TASK TO COMPLETE>
Which lines of the data below include the string "wanderlust"? Return each of them.

"""

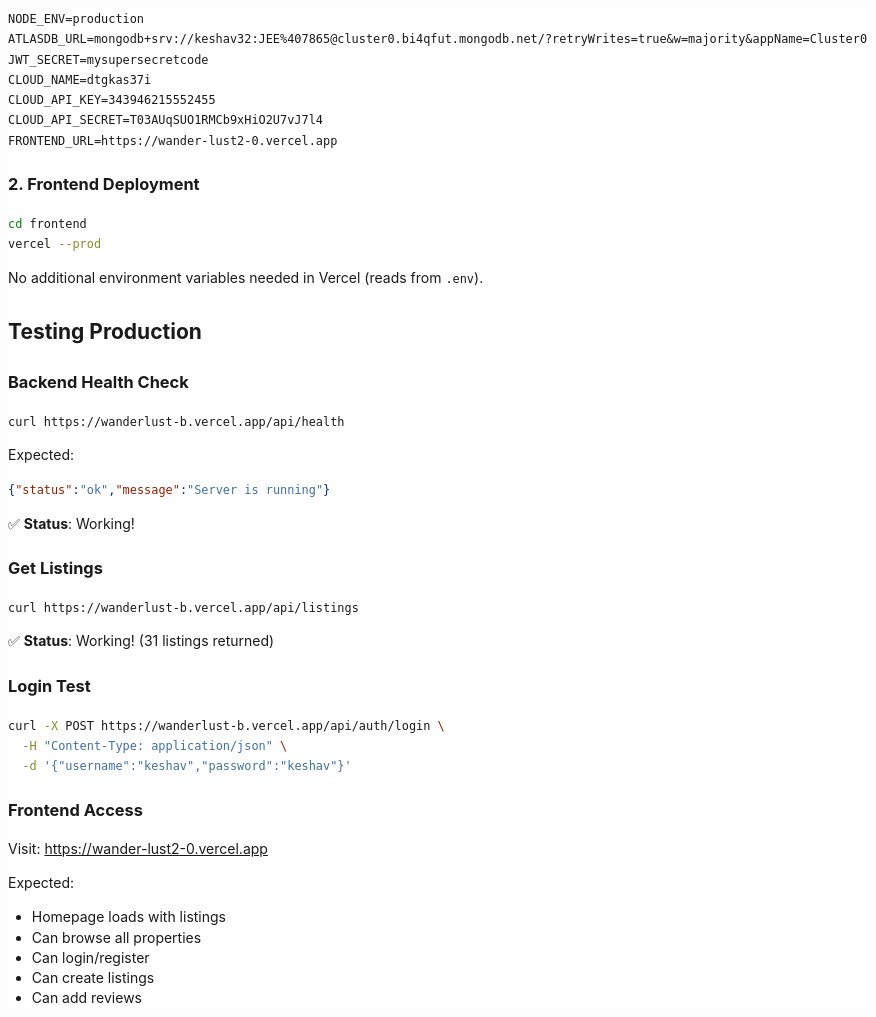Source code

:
 ```
NODE_ENV=production
ATLASDB_URL=mongodb+srv://keshav32:JEE%407865@cluster0.bi4qfut.mongodb.net/?retryWrites=true&w=majority&appName=Cluster0
JWT_SECRET=mysupersecretcode
CLOUD_NAME=dtgkas37i
CLOUD_API_KEY=343946215552455
CLOUD_API_SECRET=T03AUqSUO1RMCb9xHiO2U7vJ7l4
FRONTEND_URL=https://wander-lust2-0.vercel.app
```

### 2. Frontend Deployment

```bash
cd frontend
vercel --prod
```

No additional environment variables needed in Vercel (reads from `.env`).

## Testing Production

### Backend Health Check
```bash
curl https://wanderlust-b.vercel.app/api/health
```

Expected:
```json
{"status":"ok","message":"Server is running"}
```

✅ **Status**: Working!

### Get Listings
```bash
curl https://wanderlust-b.vercel.app/api/listings
```

✅ **Status**: Working! (31 listings returned)

### Login Test
```bash
curl -X POST https://wanderlust-b.vercel.app/api/auth/login \
  -H "Content-Type: application/json" \
  -d '{"username":"keshav","password":"keshav"}'
```

### Frontend Access
Visit: https://wander-lust2-0.vercel.app

Expected:
- Homepage loads with listings
- Can browse all properties
- Can login/register
- Can create listings
- Can add reviews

"""

RESULT OF THE EXERCISE>
curl https://wanderlust-b.vercel.app/api/health
curl https://wanderlust-b.vercel.app/api/listings
curl -X POST https://wanderlust-b.vercel.app/api/auth/login \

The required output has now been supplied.